### [WRITTEN REQUEST]
Can you set down every line of the material below, character for character?

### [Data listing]
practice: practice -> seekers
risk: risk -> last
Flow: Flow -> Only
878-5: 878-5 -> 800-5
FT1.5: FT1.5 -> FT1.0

### [WRITTEN ANSWER]
practice: practice -> seekers
risk: risk -> last
Flow: Flow -> Only
878-5: 878-5 -> 800-5
FT1.5: FT1.5 -> FT1.0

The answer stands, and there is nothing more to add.